Fibonacci Interview Questions

A direct recursive implementation, fib(n) { return fib(n-1) + fib(n-2); }, is the most computationally efficient way to calculate the Nth Fibonacci number because its code is the shortest and most closely matches the mathematical definition.

Incorrect
This approach has an exponential time complexity (O(2^n)) because it re-calculates the same values many, many times.

When using that simple recursive function to calculate fib(10), the specific sub-problem fib(3) will be calculated only one time.

Incorrect
fib(3) will be calculated independently for fib(5), fib(6), fib(7), and so on, leading to many redundant computations.

The fundamental reason the naive recursive approach is slow is that it has to perform a very deep chain of function calls (e.g., fib(n) calls fib(n-1), which calls fib(n-2), etc.).

Incorrect
The depth of recursion is only n (O(n) space); the slowness comes from the breadth of redundant calls at each level.

If we store the result of each Fibonacci number in a cache (like an array or a hash map) the first time we compute it, we can improve the time complexity from exponential to linear (O(n)).

Correct
This technique (memoization) ensures every sub-problem is solved only once, eliminating the redundant work.

DATA RECORDS:
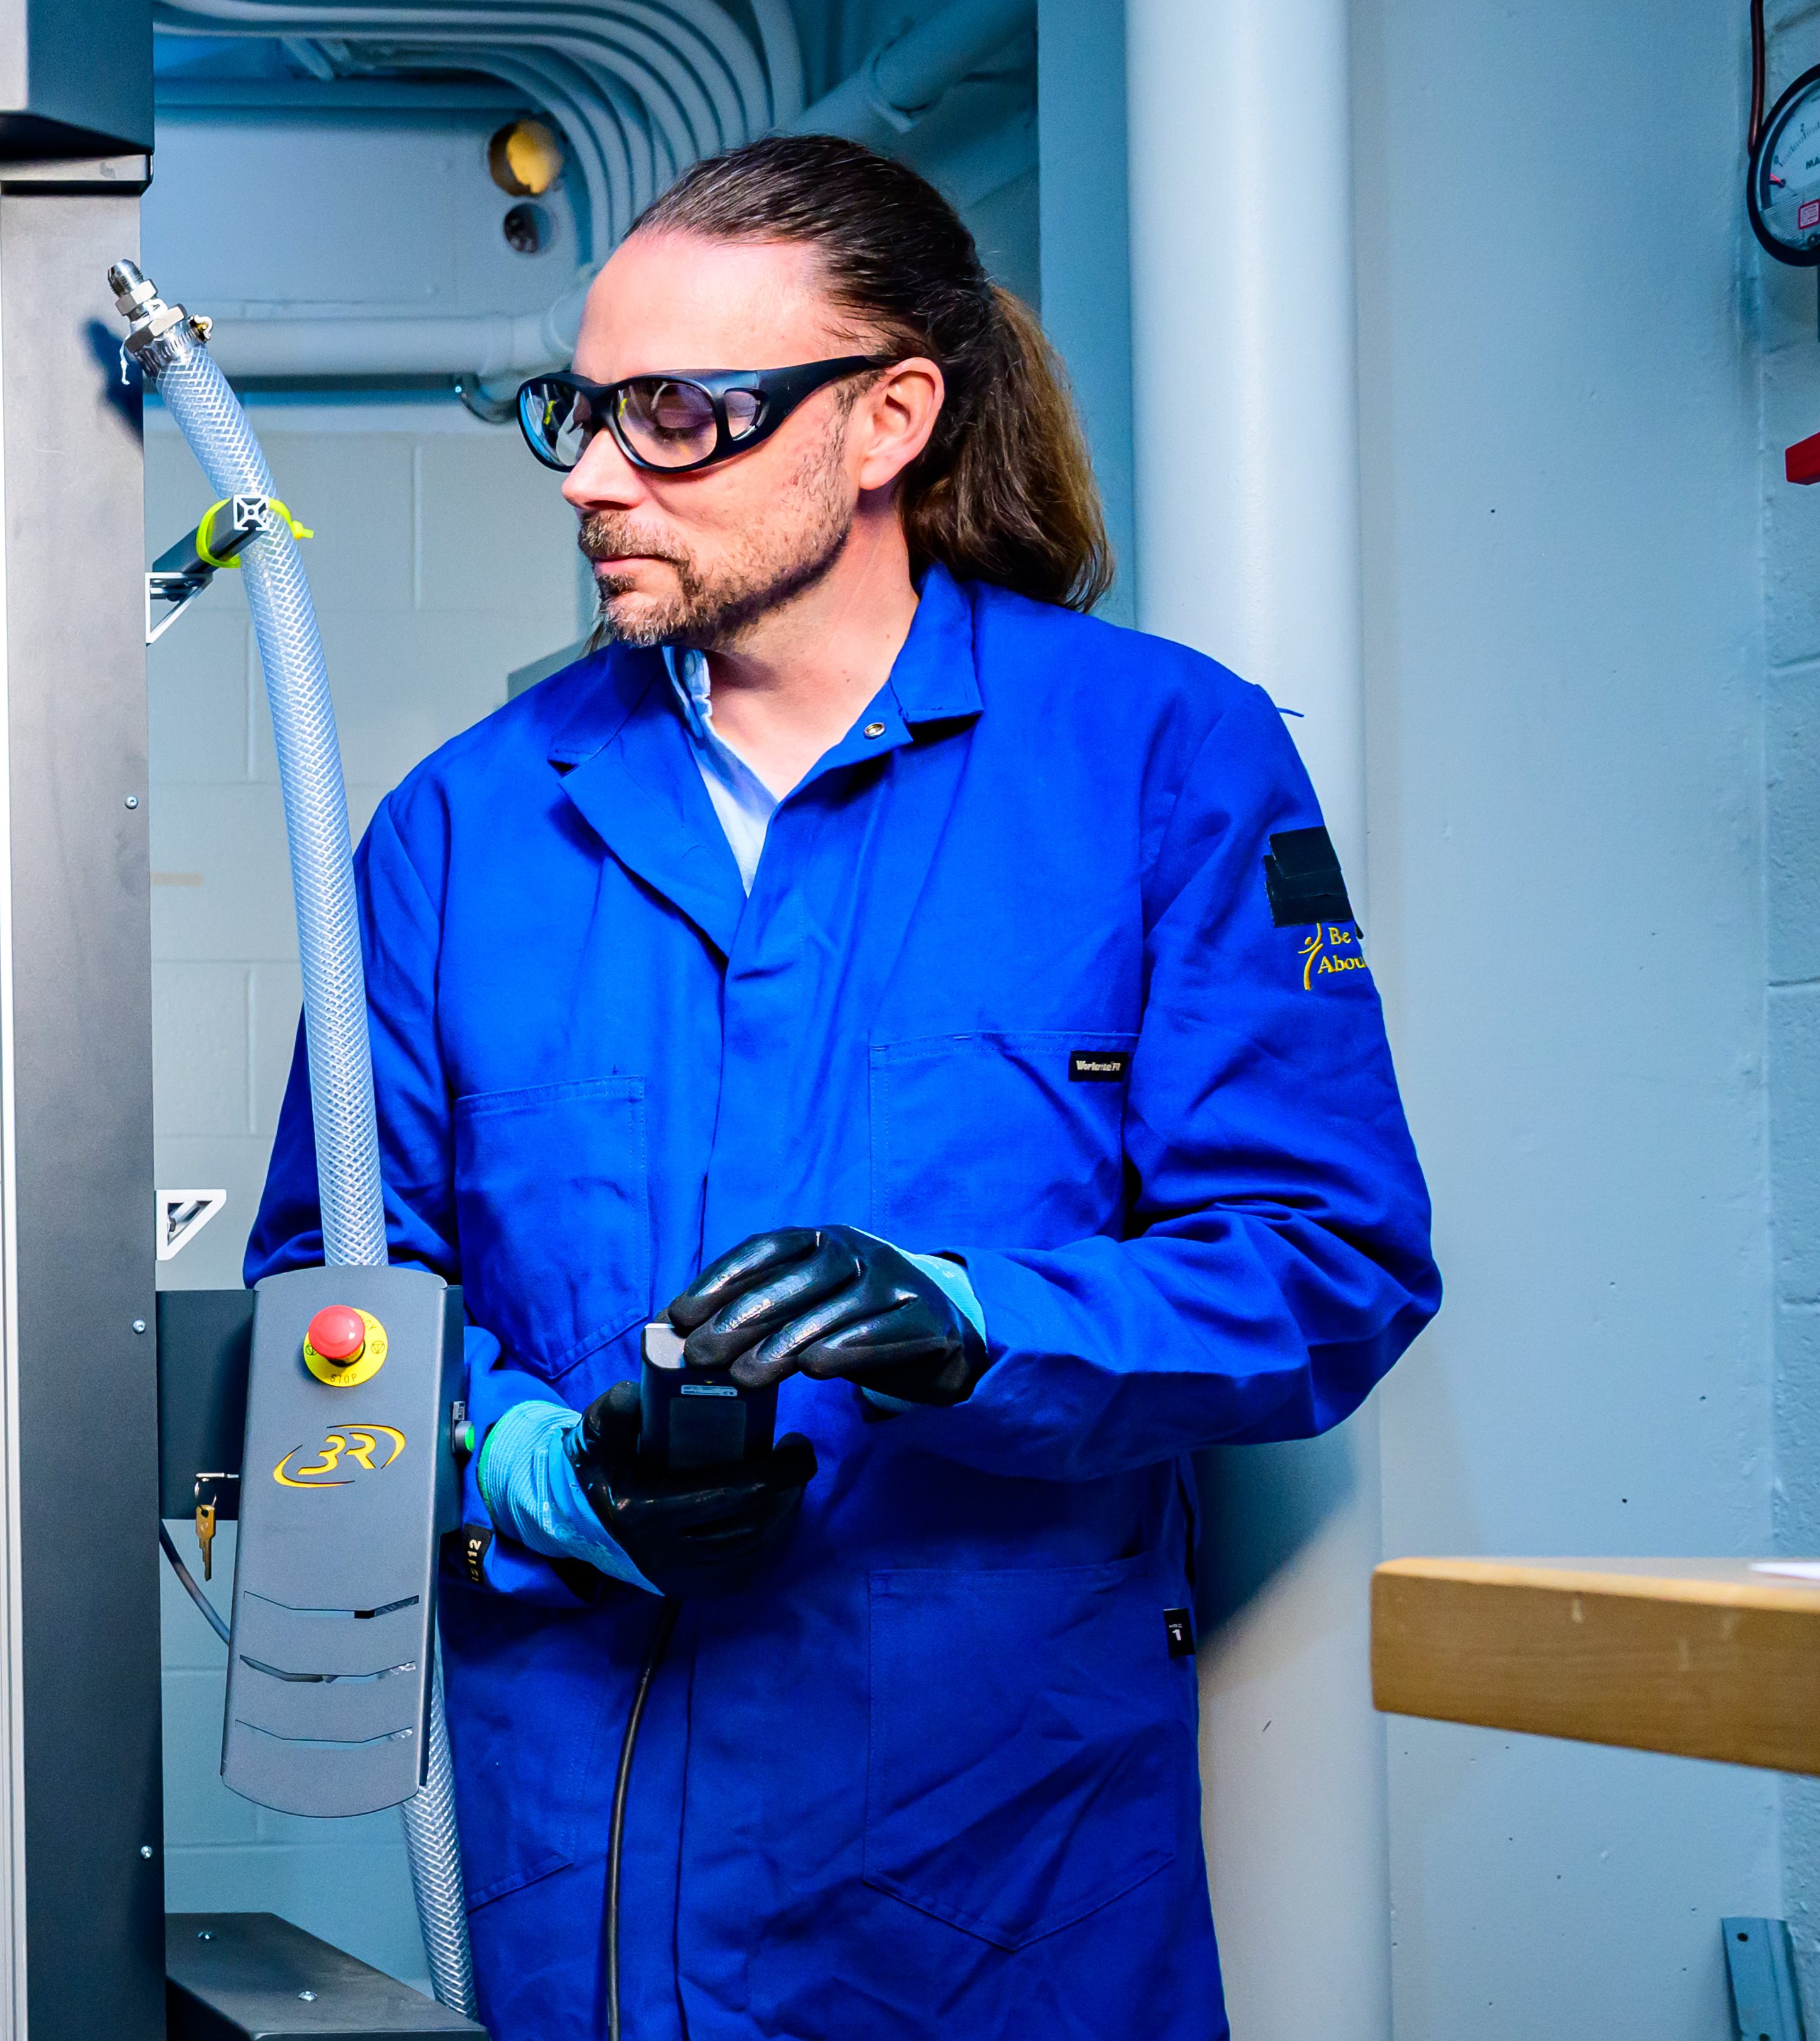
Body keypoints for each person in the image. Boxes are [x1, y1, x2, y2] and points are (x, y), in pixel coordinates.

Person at [242, 135, 1437, 2038]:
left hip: (1007, 1874)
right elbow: (327, 1294)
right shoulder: (458, 830)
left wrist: (976, 1319)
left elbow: (1326, 1260)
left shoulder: (1152, 759)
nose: (589, 472)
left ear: (885, 420)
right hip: (592, 1862)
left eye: (675, 415)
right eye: (578, 408)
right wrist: (531, 1467)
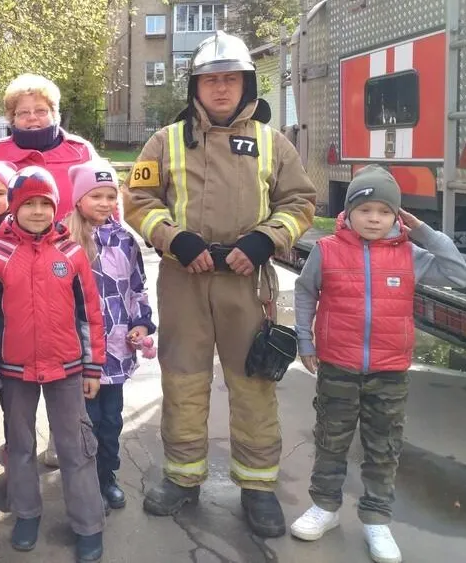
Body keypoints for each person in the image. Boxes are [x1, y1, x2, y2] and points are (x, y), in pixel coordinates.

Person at [123, 31, 316, 538]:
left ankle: (258, 486)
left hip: (247, 283)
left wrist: (265, 240)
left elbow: (300, 203)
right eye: (211, 80)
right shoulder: (164, 141)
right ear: (196, 88)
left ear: (247, 84)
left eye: (231, 79)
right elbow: (138, 200)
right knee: (182, 379)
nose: (222, 88)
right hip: (184, 280)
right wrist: (175, 240)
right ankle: (182, 476)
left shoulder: (273, 143)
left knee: (254, 383)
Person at [289, 166, 466, 563]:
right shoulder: (327, 250)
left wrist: (424, 232)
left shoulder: (410, 255)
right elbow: (305, 292)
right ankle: (324, 507)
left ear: (397, 216)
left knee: (383, 446)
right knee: (331, 440)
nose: (374, 219)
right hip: (338, 365)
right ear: (348, 212)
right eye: (365, 210)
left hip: (389, 370)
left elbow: (459, 274)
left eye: (385, 211)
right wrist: (305, 340)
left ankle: (376, 519)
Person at [0, 166, 107, 562]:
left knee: (76, 447)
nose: (37, 211)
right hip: (14, 370)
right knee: (19, 445)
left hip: (66, 368)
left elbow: (89, 314)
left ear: (55, 207)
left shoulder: (71, 253)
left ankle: (88, 523)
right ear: (13, 208)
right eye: (28, 204)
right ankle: (26, 513)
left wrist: (92, 366)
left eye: (45, 204)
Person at [65, 160, 155, 511]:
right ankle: (84, 483)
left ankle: (107, 476)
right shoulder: (65, 240)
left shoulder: (125, 240)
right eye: (96, 196)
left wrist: (141, 324)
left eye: (110, 196)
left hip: (116, 350)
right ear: (78, 199)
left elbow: (137, 287)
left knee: (111, 420)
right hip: (78, 351)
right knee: (84, 422)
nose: (104, 203)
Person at [0, 74, 98, 222]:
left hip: (73, 235)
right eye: (24, 112)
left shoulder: (81, 151)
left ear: (54, 113)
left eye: (41, 111)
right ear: (13, 118)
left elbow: (108, 198)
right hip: (8, 236)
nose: (32, 117)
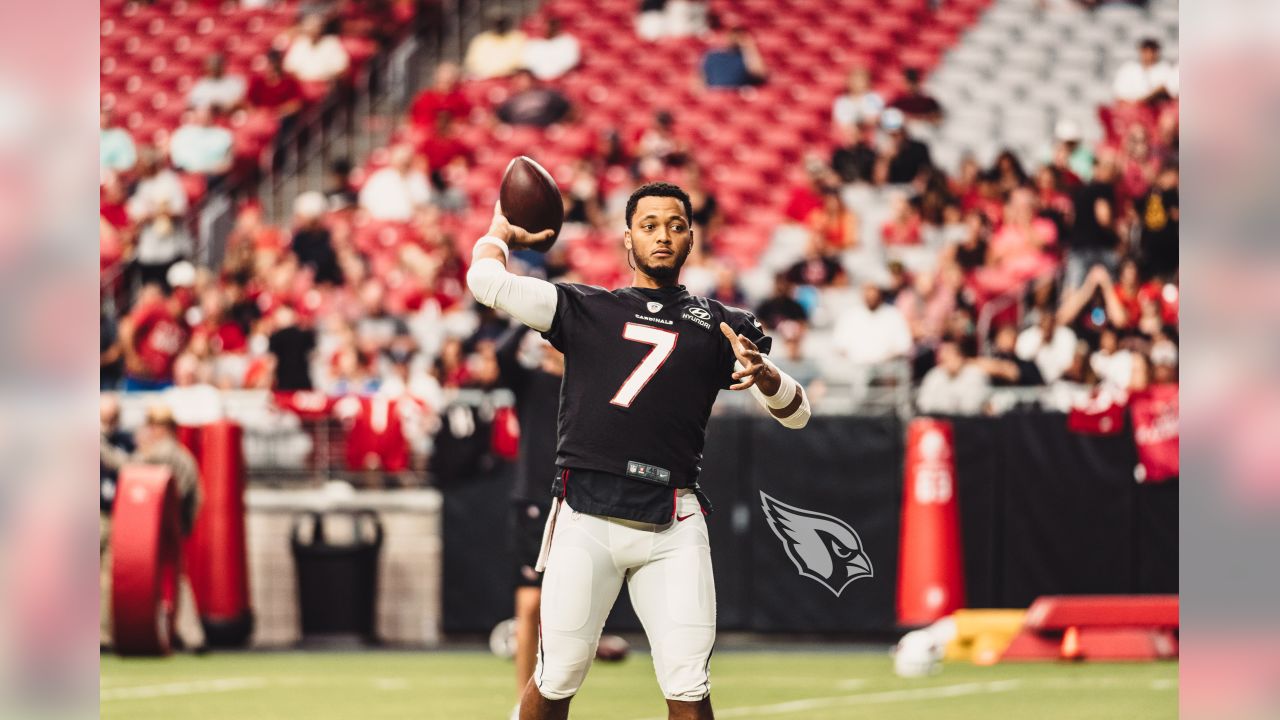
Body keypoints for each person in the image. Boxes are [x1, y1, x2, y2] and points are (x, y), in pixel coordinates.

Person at [467, 182, 810, 720]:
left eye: (674, 225)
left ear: (691, 238)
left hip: (673, 521)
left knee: (689, 689)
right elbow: (485, 281)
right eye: (649, 225)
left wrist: (767, 378)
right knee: (555, 679)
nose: (662, 235)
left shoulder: (721, 325)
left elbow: (797, 413)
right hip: (587, 514)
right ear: (627, 238)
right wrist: (500, 231)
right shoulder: (587, 307)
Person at [100, 403, 206, 652]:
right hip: (172, 527)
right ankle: (193, 637)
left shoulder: (159, 452)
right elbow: (198, 496)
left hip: (152, 528)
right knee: (177, 579)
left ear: (160, 427)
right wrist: (185, 524)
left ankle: (120, 633)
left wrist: (100, 447)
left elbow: (126, 467)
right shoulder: (184, 455)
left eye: (151, 425)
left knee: (134, 579)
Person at [126, 149, 192, 287]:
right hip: (149, 251)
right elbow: (134, 213)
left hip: (171, 248)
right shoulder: (140, 185)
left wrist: (159, 212)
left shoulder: (168, 181)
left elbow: (181, 209)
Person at [358, 144, 433, 221]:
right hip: (383, 222)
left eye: (406, 159)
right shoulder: (380, 178)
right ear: (393, 160)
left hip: (410, 222)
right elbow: (365, 201)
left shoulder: (418, 178)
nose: (403, 163)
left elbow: (424, 202)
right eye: (400, 159)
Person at [917, 340, 989, 414]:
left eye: (951, 356)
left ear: (961, 357)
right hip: (939, 420)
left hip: (968, 422)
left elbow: (971, 407)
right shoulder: (934, 374)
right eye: (944, 359)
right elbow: (924, 404)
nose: (947, 360)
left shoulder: (975, 374)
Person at [168, 104, 234, 178]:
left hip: (212, 178)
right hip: (183, 175)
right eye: (200, 114)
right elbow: (176, 159)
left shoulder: (224, 136)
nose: (203, 116)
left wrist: (203, 171)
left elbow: (227, 164)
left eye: (205, 113)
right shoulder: (183, 134)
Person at [284, 13, 351, 85]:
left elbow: (342, 67)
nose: (312, 30)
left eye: (315, 27)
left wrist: (327, 82)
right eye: (309, 28)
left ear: (322, 28)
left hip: (325, 84)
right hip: (301, 85)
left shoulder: (332, 43)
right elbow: (289, 67)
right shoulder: (300, 43)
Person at [1112, 37, 1178, 105]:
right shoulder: (1128, 69)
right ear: (1140, 51)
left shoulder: (1165, 69)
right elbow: (1119, 95)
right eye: (1145, 51)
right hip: (1130, 107)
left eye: (1152, 51)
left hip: (1156, 109)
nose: (1149, 55)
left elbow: (1170, 92)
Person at [495, 71, 573, 127]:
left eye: (525, 79)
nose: (523, 83)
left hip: (548, 130)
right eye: (519, 80)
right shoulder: (511, 101)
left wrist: (562, 125)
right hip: (521, 133)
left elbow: (570, 110)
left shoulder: (548, 94)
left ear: (533, 79)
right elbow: (495, 120)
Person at [464, 13, 527, 79]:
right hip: (484, 78)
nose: (500, 26)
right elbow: (472, 63)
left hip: (510, 78)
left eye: (503, 23)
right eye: (498, 24)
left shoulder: (518, 37)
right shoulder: (481, 39)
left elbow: (521, 63)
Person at [878, 108, 932, 185]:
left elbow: (925, 172)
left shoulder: (920, 148)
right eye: (893, 135)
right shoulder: (883, 151)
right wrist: (886, 159)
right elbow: (880, 180)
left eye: (899, 133)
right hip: (889, 191)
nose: (897, 138)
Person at [700, 28, 766, 88]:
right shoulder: (713, 56)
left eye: (740, 37)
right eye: (733, 36)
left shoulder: (747, 57)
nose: (735, 39)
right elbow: (700, 80)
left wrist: (749, 48)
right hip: (716, 95)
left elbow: (759, 74)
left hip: (740, 96)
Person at [831, 66, 885, 131]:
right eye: (856, 80)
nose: (859, 84)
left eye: (862, 80)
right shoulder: (841, 102)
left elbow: (875, 119)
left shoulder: (874, 98)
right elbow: (843, 124)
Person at [100, 107, 137, 174]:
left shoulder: (121, 136)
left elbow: (129, 161)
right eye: (102, 114)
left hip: (113, 176)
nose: (104, 118)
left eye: (107, 115)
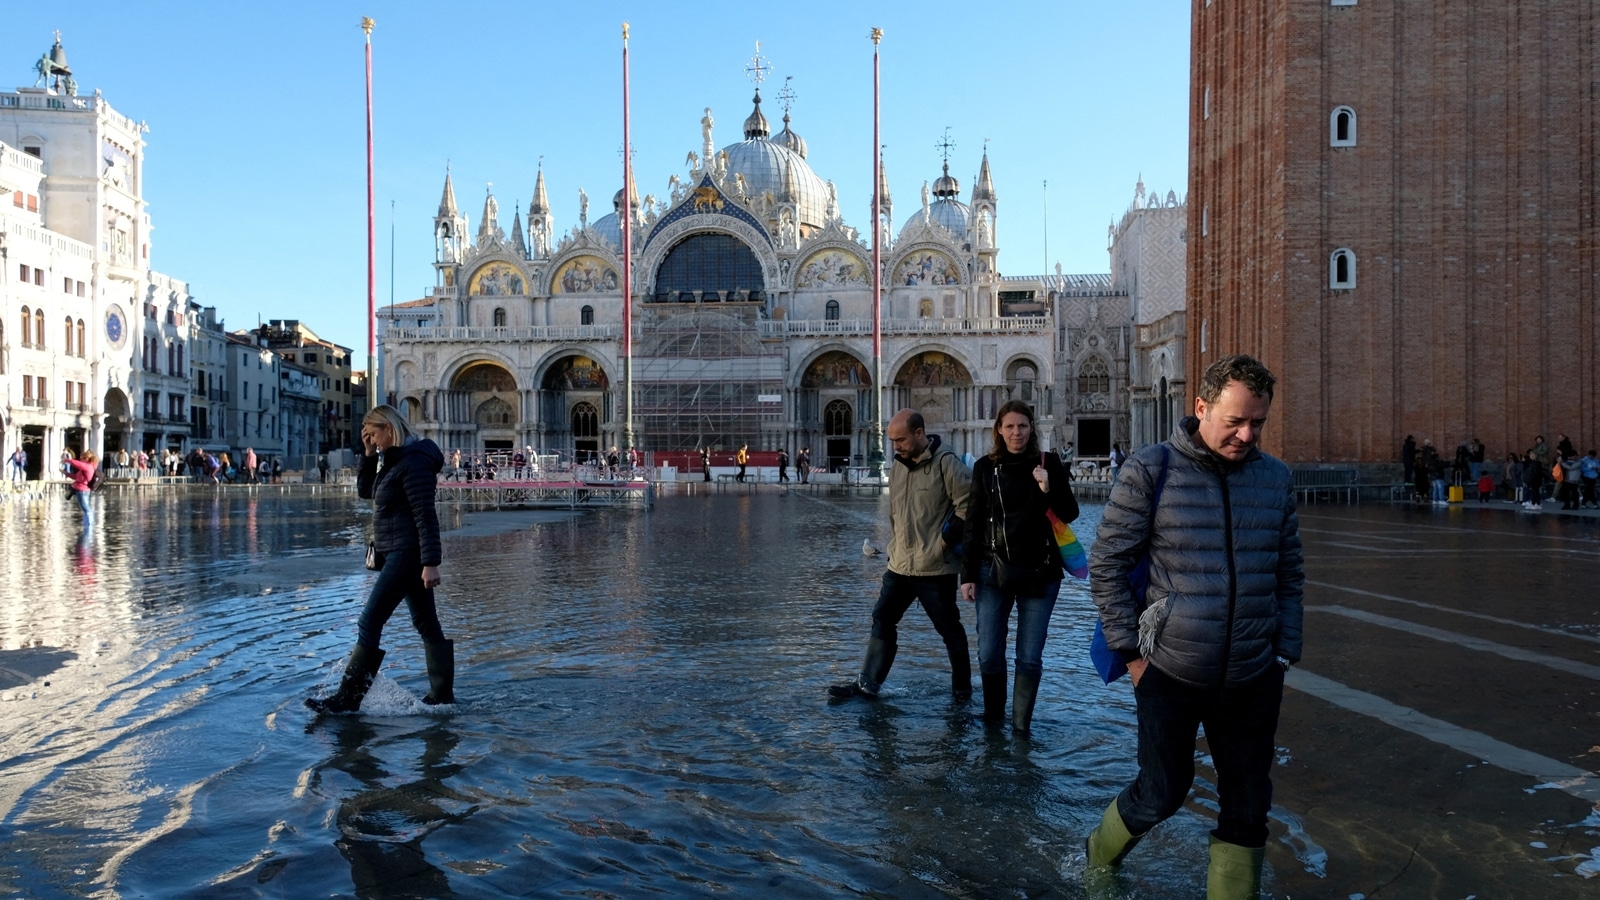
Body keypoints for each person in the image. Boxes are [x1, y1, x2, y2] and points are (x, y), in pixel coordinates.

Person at [1084, 354, 1304, 898]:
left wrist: (1285, 650)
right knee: (1163, 793)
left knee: (1249, 806)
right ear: (1201, 407)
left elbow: (1290, 569)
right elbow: (1107, 565)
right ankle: (1099, 854)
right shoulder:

DIRECTIONS FOR THIS TASK: Print the Fibonacci interview questions from "A direct recursive" to "many, many times.", word for word.

YOUR SOLUTION:
A direct recursive implementation, fib(n) { return fib(n-1) + fib(n-2); }, is the most computationally efficient way to calculate the Nth Fibonacci number because its code is the shortest and most closely matches the mathematical definition.

Incorrect
This approach has an exponential time complexity (O(2^n)) because it re-calculates the same values many, many times.